I spent a majority of my time unpacking, setting up, taking care of Jack.
Another, two more catastrophes happened.
I was awoken to a Police Man at my door to notify me that A very close family member had attempted suicide. They tried to call my phone but my ringer was off and didn't hear it. I spent a few days in the hospital with them they were then sent to another hospital an hour and a half north of our new house. They were there for almost a month. I was driving back and forth nearly every day, dropping Jack off to my mom first, then heading up. 4 hours driving total every day.
Two weeks later the owner of the house we were leasing the house from freaked out about the roof and attempted to force us to allow the house to be listed for sale, against our lease, I had to get lawyers involved.
The hits just kept coming and coming.
I became an introvert longer then my normal winter hibernation period for the better part of a year. I lost all interest in sex. I stopped taking anti-depressants and anti-anxiety meds. That didn't help. I still had no interest in sex, only now i was more anxious.
Jack slept either in our bed or his bed in our room until just a few months ago.

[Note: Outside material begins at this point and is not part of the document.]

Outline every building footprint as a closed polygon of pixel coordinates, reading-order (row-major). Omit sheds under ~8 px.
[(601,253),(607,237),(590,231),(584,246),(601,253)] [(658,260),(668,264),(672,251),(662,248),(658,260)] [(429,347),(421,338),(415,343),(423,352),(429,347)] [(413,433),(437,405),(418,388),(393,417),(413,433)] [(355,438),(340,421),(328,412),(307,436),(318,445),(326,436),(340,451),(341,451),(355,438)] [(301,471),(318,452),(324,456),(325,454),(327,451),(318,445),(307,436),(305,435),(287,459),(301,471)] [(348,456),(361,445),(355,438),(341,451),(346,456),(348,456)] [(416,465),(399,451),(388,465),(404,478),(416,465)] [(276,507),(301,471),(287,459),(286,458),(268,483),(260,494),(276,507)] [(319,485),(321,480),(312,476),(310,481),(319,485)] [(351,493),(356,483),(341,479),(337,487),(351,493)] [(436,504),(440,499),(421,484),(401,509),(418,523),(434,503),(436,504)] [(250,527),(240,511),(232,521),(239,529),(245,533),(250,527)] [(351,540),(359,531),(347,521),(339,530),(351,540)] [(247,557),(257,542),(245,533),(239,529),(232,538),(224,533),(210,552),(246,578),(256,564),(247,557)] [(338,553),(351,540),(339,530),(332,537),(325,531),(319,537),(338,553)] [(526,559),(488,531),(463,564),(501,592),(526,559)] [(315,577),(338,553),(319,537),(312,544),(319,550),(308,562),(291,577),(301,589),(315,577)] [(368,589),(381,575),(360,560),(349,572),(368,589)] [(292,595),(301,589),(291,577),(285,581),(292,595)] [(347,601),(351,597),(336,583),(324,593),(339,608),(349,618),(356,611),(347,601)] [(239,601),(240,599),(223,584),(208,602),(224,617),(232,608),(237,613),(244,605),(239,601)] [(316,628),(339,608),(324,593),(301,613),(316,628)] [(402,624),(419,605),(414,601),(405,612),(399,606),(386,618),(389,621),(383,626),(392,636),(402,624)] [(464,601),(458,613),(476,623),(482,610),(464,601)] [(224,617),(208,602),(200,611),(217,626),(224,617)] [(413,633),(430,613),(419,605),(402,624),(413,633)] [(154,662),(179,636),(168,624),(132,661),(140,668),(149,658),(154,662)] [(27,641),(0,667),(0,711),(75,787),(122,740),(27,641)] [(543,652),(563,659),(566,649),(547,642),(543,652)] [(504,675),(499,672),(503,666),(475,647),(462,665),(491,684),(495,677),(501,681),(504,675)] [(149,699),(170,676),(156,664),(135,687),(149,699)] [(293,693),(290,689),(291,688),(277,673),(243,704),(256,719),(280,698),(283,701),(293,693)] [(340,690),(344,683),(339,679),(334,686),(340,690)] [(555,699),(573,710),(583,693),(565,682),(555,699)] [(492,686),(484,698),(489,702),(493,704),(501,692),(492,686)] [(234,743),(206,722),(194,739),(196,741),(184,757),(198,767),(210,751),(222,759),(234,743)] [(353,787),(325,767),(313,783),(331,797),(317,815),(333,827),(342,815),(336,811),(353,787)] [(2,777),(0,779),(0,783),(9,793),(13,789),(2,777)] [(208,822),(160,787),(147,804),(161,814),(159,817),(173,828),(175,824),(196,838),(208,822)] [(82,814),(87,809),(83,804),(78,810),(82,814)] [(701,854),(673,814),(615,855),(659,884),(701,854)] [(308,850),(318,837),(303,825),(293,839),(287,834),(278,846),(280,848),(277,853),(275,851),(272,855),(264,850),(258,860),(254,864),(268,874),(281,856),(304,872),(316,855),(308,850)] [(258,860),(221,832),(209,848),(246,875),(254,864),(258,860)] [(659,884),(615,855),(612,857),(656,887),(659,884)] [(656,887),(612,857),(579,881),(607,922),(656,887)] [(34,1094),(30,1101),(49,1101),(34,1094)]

FUCK YOU, don't judge me.
I had to know he was still breathing or I couldn't sleep.
My relationship with Jason was really being tested, and I was failing miserably.
15 months Later...
Friday May 29, 2015
We still have no official cause of death. Sometimes it bothers me, sometimes I am distracted by a busy toddler and teenage daughter.
I haven't really had any "therapy", Meaning I haven't set up appointments to sit in a room with a "professional" to talk about anything and I am ok with that. I paint. That is therapy for me. I write, that is therapy for me. Sometimes talking about it and not keeping it in is therapy for me.
Writing this article to share with all of you until 5 am this morning has been the most therapeutic for me.
I started working back out in the fashion and production world, working in socially centered events within the last 6 months. I lost a total of 20lbs and I finally feel 100%. Well except my hair, but that's an entirely different post and why I cut my hair so short.
I opened up a new makeup studio, created an amazing partnership with the owner of the store, Fifi's, I rent my studio space from. It's been a wonderful partnership and friendship and I am truly blessed. I know it won't be forever. As in, I won't be there until I retire. But it's perfect for at least the next few years, until she retires, the store closes, or my arms turn into jelly and I can no longer do the amount of makeup applications and education required to keep the business going.
at 38 I still didn't really know what the path I'm on is going toward, I don't know what I am supposed to do or supposed to be. I question my career path on a daily basis. I go back and forth between wanting to restore furniture and home decor to giving up all hope, becoming fully medicated and becoming another tortured artist working for the state.
Jack is almost 3, Kaliegh just turned 16 and I am teaching both of them to drive. Kaliegh my car, and Jack his crazy power wheels jeep thing. I should have stayed on the meds.
But, the good thing is I'm back. I'm really, really back. I am back. I am no longer a zombie trapped inside my own head. I am alive and loving MY life. I have a new appreciation for it. Music sounds better, which I didn't even think was possible. I even started having an appetite for sex. Jason is much happier. Our relationship is much better. I am happier.
Thank you to all who stood by and waited for me to come around. Thank you to all who lightly tiptoed into conversation around the subject and those who dove right in and asked me about it. I am grateful for all of you.
I still don't know where I am going but I am on my way.